If you are wanting at least 4, keep the pleco out of the stock. Also, your filtration only provides 500 GPH (Up to 50 gallons) and you need around 700-750 GPH on a 75 gallon tank (You could just add another AC110 and that will give you a total of 1000 GPH).


----------



## nasomi (Apr 20, 2011)

I just happen to have another AC110... on my 72gal. I was thinking I might want to upgrade to a canister type. I was thinking pleco to clean the bottom, as I read that the bloody parrots are messy eaters and drop a lot of stuff, so I wanted to have something to keep the bottom somewhat clean. It's a gravel bottom. I had visited a house once that had a 125gal that had a variety of cichlids, about 12 or so, so I thought that a 75 would be ok for 4-6. Again I don't know what i'm doing exactly, still very new to this and only know what i read and observe. I do know the cichlids have been in the tank at petsmart for a month, the same 4, and it's maybe 15gal, which is obviously not ideal but still. How do they house fish that need bigger living space in such tiny space, and somehow remain healthy?

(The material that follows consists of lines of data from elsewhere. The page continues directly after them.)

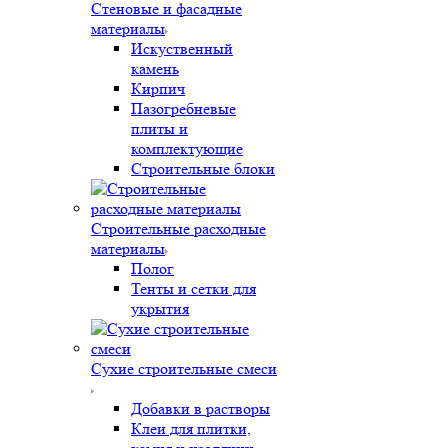
Стеновые и фасадные
материалы
Искуственный
камень
Кирпич
Пазогребневые
плиты и
комплектующие
Строительные блоки
Строительные расходные
материалы
Полог
Тенты и сетки для
укрытия
Сухие строительные смеси
Добавки в растворы
Клеи для плитки,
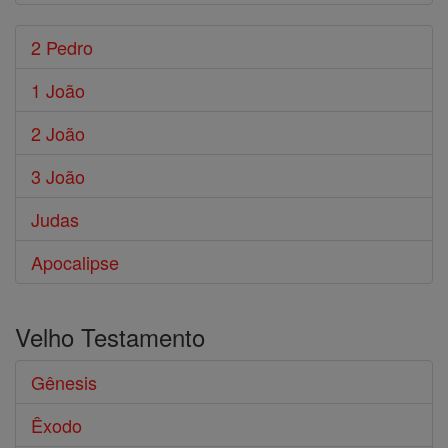
2 Pedro
1 João
2 João
3 João
Judas
Apocalipse
Velho Testamento
Gênesis
Êxodo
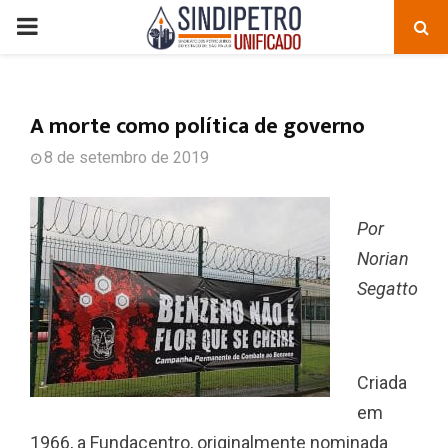
PRIMARY
MENU
A morte como política de governo
8 de setembro de 2019
Por
Norian
Segatto
Criada
em
1966, a Fundacentro, originalmente nominada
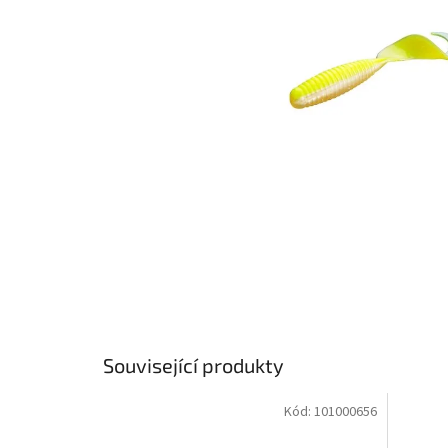
Související produkty
Kód:
101000656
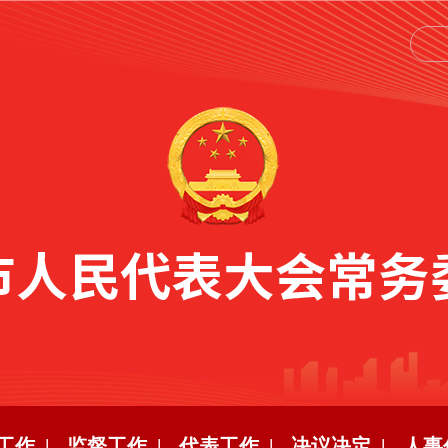
工作 |
监督工作 |
代表工作 |
决议决定 |
人事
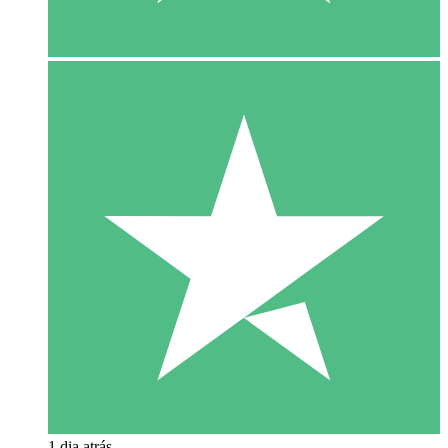
1 dia atrás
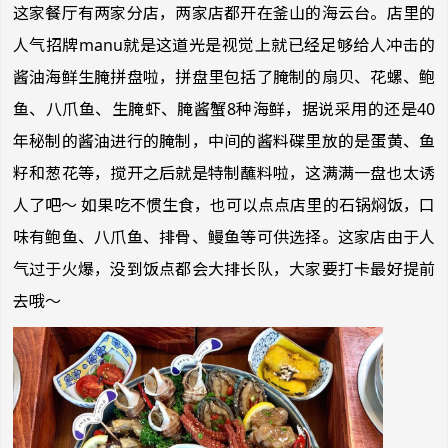
这家餐厅有两家分店，两家店都开在釜山的海云台。店里的
人气招牌manu就是这道光是视觉上就已经足够给人冲击的
酱油海鲜生腌拼盘啦，拼盘里包括了腌制的扇贝、花螺、鲍
鱼、八爪鱼、生腌虾、腌酱蟹8种海鲜，据说采用的还是40
年秘制的酱油进行的腌制，中间的酱料碟里放的是蛋黄、鱼
籽和葱花等，搅开之后就是特制蘸料啦，这满满一盘也太诱
人了吧～ 如果吃不惯生食，也可以点点店里的石锅焖饭，口
味有鲍鱼、八爪鱼、排骨、鳗鱼等可供选择。这家店由于人
气过于火爆，没到饭点都会大排长队，大家要打卡最好提前
去哦～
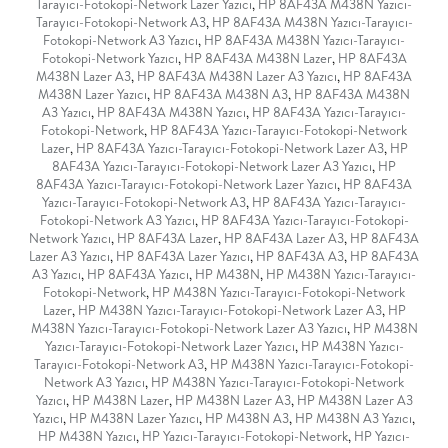
Tarayıcı-Fotokopi-Network Lazer Yazıcı
,
HP 8AF43A M438N Yazıcı-
Tarayıcı-Fotokopi-Network A3
,
HP 8AF43A M438N Yazıcı-Tarayıcı-
Fotokopi-Network A3 Yazıcı
,
HP 8AF43A M438N Yazıcı-Tarayıcı-
Fotokopi-Network Yazıcı
,
HP 8AF43A M438N Lazer
,
HP 8AF43A
M438N Lazer A3
,
HP 8AF43A M438N Lazer A3 Yazıcı
,
HP 8AF43A
M438N Lazer Yazıcı
,
HP 8AF43A M438N A3
,
HP 8AF43A M438N
A3 Yazıcı
,
HP 8AF43A M438N Yazıcı
,
HP 8AF43A Yazıcı-Tarayıcı-
Fotokopi-Network
,
HP 8AF43A Yazıcı-Tarayıcı-Fotokopi-Network
Lazer
,
HP 8AF43A Yazıcı-Tarayıcı-Fotokopi-Network Lazer A3
,
HP
8AF43A Yazıcı-Tarayıcı-Fotokopi-Network Lazer A3 Yazıcı
,
HP
8AF43A Yazıcı-Tarayıcı-Fotokopi-Network Lazer Yazıcı
,
HP 8AF43A
Yazıcı-Tarayıcı-Fotokopi-Network A3
,
HP 8AF43A Yazıcı-Tarayıcı-
Fotokopi-Network A3 Yazıcı
,
HP 8AF43A Yazıcı-Tarayıcı-Fotokopi-
Network Yazıcı
,
HP 8AF43A Lazer
,
HP 8AF43A Lazer A3
,
HP 8AF43A
Lazer A3 Yazıcı
,
HP 8AF43A Lazer Yazıcı
,
HP 8AF43A A3
,
HP 8AF43A
A3 Yazıcı
,
HP 8AF43A Yazıcı
,
HP M438N
,
HP M438N Yazıcı-Tarayıcı-
Fotokopi-Network
,
HP M438N Yazıcı-Tarayıcı-Fotokopi-Network
Lazer
,
HP M438N Yazıcı-Tarayıcı-Fotokopi-Network Lazer A3
,
HP
M438N Yazıcı-Tarayıcı-Fotokopi-Network Lazer A3 Yazıcı
,
HP M438N
Yazıcı-Tarayıcı-Fotokopi-Network Lazer Yazıcı
,
HP M438N Yazıcı-
Tarayıcı-Fotokopi-Network A3
,
HP M438N Yazıcı-Tarayıcı-Fotokopi-
Network A3 Yazıcı
,
HP M438N Yazıcı-Tarayıcı-Fotokopi-Network
Yazıcı
,
HP M438N Lazer
,
HP M438N Lazer A3
,
HP M438N Lazer A3
Yazıcı
,
HP M438N Lazer Yazıcı
,
HP M438N A3
,
HP M438N A3 Yazıcı
,
HP M438N Yazıcı
,
HP Yazıcı-Tarayıcı-Fotokopi-Network
,
HP Yazıcı-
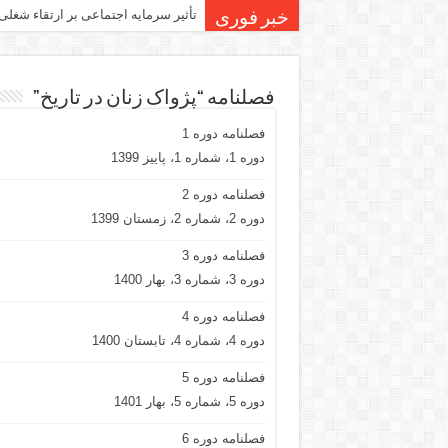
تأثیر سرمایه اجتماعی بر ارتقاء شغلی
خبر فوری
فصلنامه “پژواک زنان در تاریخ”
فصلنامه دوره 1
دوره 1، شماره 1، پاییز 1399
فصلنامه دوره 2
دوره 2، شماره 2، زمستان 1399
فصلنامه دوره 3
دوره 3، شماره 3، بهار 1400
فصلنامه دوره 4
دوره 4، شماره 4، تابستان 1400
فصلنامه دوره 5
دوره 5، شماره 5، بهار 1401
فصلنامه دوره 6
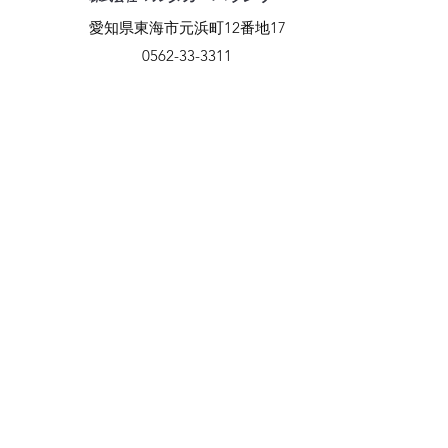
愛知県東海市元浜町12番地17
0562-33-3311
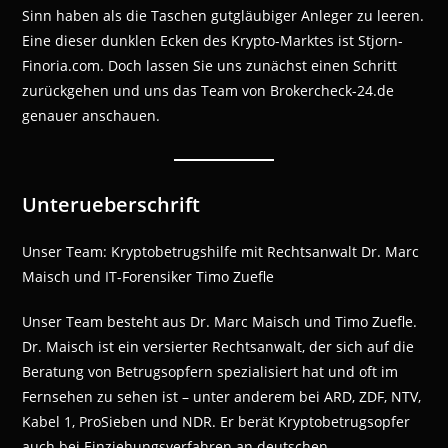
Sinn haben als die Taschen gutgläubiger Anleger zu leeren.
Eine dieser dunklen Ecken des Krypto-Marktes ist Stjorn-
Finoria.com. Doch lassen Sie uns zunächst einen Schritt
zurückgehen und uns das Team von Brokercheck-24.de
genauer anschauen.
Unterueberschrift
Unser Team: Kryptobetrugshilfe mit Rechtsanwalt Dr. Marc
Maisch und IT-Forensiker Timo Zuefle
Unser Team besteht aus Dr. Marc Maisch und Timo Zuefle.
Dr. Maisch ist ein versierter Rechtsanwalt, der sich auf die
Beratung von Betrugsopfern spezialisiert hat und oft im
Fernsehen zu sehen ist – unter anderem bei ARD, ZDF, NTV,
Kabel 1, ProSieben und NDR. Er berät Kryptobetrugsopfer
auch bei Einziehungsverfahren an deutschen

Also when they talk about changing water, how does one go about doing that? Do i need to have a seperate tub to hold the water to prep?


----------



## lesterpwoh (May 9, 2011)

why does my parrots fish always hide at the side can any of u giv me ideas to make them nt hide at the side????


----------



## syddriver (Sep 27, 2010)

Parrots are very shy at first. It may take them a month or so to get used to their new surroundings. Once they do though, they are very friendly and love to hang at the front of the tank and watch!


----------



## mrouse (Feb 21, 2011)

Love the threads and posts on Parrots. I am trying to become more a 'smarter' Parrot person. Thanks for any and all info. I know I am over stocked, not by choice, circumstances, but right now they are small enough and are so happy happy happy, loving the interaction. I will face issues later I am sure if all stay with me, 5 in a 55 gal tank. But right now they are playing and visiting and showing their delightful personalities!


----------